Mathieu Goudot / Solo

Fort d’expériences multiples où la composition à une place centrale, Mathieu Goudot entame son solo dans l’idée de dévoiler son univers personnel à travers la composition musicale et le chant.

Beyond the looking glass, qui rappelle de près le titre d’un roman bien connu de Lewis Caroll, est construit comme une longue descente introspective vers les mondes souterrains de la conscience. Les jeux de dupe, les faux semblants, les images récurrentes symboliques du passé, les figures du­ regret et en contrepartie une quête de lumière constituent une vision modifiée et poétique du réel. Les guitares électriques, entre nappes sonores et rythmiques saturées, viennent se mêler au chant et à des boucles électroniques hypnotiques pour engager un voyage vers un rivage intérieur lointain et symbolique.

Dans ce voyage où les repères sont brouillés, la musique et le chant sont intimement liés. La composition de l’une ne se fait pas sans l’écriture de l’autre. C’est au fil d’une lente maturation musicale à travers des influences diverses (Nick Cave, 16 Horsepower, Shannon Wright, PJ Harvey et cetera), mais aussi à travers ses expériences propres (Un Vivant Un Poète Un Mort Un Chien, L’Athanor, Maldoror) que Mathieu Goudot expose un tableau rock personnel.

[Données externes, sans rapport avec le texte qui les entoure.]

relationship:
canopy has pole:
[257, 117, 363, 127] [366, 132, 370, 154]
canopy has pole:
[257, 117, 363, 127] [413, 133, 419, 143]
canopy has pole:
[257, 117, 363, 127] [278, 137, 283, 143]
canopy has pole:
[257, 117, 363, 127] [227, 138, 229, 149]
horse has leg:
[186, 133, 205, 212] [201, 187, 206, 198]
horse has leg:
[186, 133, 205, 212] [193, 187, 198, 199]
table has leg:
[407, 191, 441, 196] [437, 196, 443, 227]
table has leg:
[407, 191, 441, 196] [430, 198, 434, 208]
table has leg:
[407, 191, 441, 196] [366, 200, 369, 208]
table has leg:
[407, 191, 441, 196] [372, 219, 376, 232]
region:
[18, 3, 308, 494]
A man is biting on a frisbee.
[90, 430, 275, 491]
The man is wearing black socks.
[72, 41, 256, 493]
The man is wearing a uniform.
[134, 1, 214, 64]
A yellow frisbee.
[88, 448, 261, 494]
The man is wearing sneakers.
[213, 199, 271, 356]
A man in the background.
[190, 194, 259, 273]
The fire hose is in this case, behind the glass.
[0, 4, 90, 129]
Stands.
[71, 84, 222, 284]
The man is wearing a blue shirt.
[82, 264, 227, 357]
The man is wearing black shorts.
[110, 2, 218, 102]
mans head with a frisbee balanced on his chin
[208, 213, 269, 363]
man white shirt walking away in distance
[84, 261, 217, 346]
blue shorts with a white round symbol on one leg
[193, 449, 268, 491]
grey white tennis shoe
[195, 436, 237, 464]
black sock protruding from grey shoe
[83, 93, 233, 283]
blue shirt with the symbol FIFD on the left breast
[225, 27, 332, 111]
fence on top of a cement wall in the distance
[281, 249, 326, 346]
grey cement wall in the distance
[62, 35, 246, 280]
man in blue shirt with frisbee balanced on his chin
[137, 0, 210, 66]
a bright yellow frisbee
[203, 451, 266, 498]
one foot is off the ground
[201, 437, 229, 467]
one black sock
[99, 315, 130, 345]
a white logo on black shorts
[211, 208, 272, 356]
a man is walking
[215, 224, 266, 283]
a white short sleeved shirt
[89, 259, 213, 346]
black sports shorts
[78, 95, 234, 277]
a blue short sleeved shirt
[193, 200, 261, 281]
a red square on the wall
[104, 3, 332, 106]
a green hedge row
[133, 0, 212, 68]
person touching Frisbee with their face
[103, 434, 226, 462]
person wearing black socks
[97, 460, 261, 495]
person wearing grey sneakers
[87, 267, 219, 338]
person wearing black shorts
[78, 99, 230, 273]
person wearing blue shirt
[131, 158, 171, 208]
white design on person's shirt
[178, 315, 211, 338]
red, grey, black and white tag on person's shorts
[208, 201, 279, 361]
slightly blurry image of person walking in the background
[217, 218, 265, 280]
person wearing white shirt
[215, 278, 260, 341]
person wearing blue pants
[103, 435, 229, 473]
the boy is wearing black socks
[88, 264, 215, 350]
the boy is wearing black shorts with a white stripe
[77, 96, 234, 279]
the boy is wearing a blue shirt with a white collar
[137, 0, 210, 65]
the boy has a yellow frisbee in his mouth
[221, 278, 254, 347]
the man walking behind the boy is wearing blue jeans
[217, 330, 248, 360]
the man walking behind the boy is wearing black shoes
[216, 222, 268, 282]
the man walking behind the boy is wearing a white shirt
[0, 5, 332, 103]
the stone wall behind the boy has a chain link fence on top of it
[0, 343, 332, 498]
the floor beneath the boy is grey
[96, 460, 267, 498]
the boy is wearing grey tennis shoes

L’aspect introspectif de ces compositions ne fait pour autant de ce spectacle un tableau illustratif d’un mal-être incompris. La tension qui s’en dégage par l’intensité électrique, mais aussi par ce jeu d’aspiration vers une lumière que le chanteur musicien appelle de ses vœux, en fait une expérience vivante où l’émotion a une place essentielle. L’idée générale est que le spectateur accompagne ce promeneur hébété à travers son étrange balade parmi les fantômes du passé et les incertitudes d’avenir. Chacun peut donc, à l’instar de ce qui est raconté, aller au-delà de son reflet pour y trouver les sources de sa déformation. L’expérience de la musique semble être une des rares à permettre à l’esprit de se changer en bien par passion, sans démarche rationnelle. Il suffit de se laisser traverser par l’émotion.

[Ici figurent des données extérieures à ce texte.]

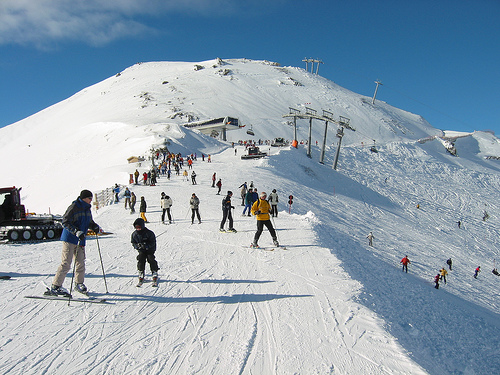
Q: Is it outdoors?
A: Yes, it is outdoors.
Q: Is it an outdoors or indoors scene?
A: It is outdoors.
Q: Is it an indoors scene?
A: No, it is outdoors.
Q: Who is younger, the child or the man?
A: The child is younger than the man.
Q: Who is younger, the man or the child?
A: The child is younger than the man.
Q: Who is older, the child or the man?
A: The man is older than the child.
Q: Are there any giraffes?
A: No, there are no giraffes.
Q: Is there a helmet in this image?
A: No, there are no helmets.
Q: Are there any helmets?
A: No, there are no helmets.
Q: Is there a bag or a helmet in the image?
A: No, there are no helmets or bags.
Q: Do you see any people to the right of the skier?
A: Yes, there is a person to the right of the skier.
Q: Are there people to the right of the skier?
A: Yes, there is a person to the right of the skier.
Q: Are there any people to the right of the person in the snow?
A: Yes, there is a person to the right of the skier.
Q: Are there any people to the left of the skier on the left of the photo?
A: No, the person is to the right of the skier.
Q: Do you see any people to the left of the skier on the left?
A: No, the person is to the right of the skier.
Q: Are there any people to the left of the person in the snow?
A: No, the person is to the right of the skier.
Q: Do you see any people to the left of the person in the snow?
A: No, the person is to the right of the skier.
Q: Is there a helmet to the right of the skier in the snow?
A: No, there is a person to the right of the skier.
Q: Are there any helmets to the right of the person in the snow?
A: No, there is a person to the right of the skier.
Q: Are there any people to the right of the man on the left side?
A: Yes, there is a person to the right of the man.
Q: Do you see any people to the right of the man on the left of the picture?
A: Yes, there is a person to the right of the man.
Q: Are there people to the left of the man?
A: No, the person is to the right of the man.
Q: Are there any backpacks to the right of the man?
A: No, there is a person to the right of the man.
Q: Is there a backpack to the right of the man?
A: No, there is a person to the right of the man.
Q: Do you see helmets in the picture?
A: No, there are no helmets.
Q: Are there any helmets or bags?
A: No, there are no helmets or bags.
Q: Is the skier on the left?
A: Yes, the skier is on the left of the image.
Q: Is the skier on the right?
A: No, the skier is on the left of the image.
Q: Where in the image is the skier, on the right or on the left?
A: The skier is on the left of the image.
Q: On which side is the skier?
A: The skier is on the left of the image.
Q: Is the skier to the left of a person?
A: Yes, the skier is to the left of a person.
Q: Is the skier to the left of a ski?
A: No, the skier is to the left of a person.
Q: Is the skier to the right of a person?
A: No, the skier is to the left of a person.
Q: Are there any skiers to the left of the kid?
A: Yes, there is a skier to the left of the kid.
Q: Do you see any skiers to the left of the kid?
A: Yes, there is a skier to the left of the kid.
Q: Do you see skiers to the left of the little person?
A: Yes, there is a skier to the left of the kid.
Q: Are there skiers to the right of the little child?
A: No, the skier is to the left of the child.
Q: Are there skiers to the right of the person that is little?
A: No, the skier is to the left of the child.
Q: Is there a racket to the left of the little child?
A: No, there is a skier to the left of the child.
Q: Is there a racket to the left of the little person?
A: No, there is a skier to the left of the child.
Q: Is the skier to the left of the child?
A: Yes, the skier is to the left of the child.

En ce qui me concerne, affronter la scène en solo est une des étapes d’une lente métamorphose qui, je l’espère, mène à une vraie force et une vraie liberté. Il semblerait que nous devions tous nous confronter à nos peurs les plus intimes, à nos lâchetés et à nos manquements pour que le sentiment d’affrontement se transforme en acceptation et pour que le désir ne devienne pas frustration. Ce chemin est une nécessité, il faut le vivre pleinement, en toute conscience.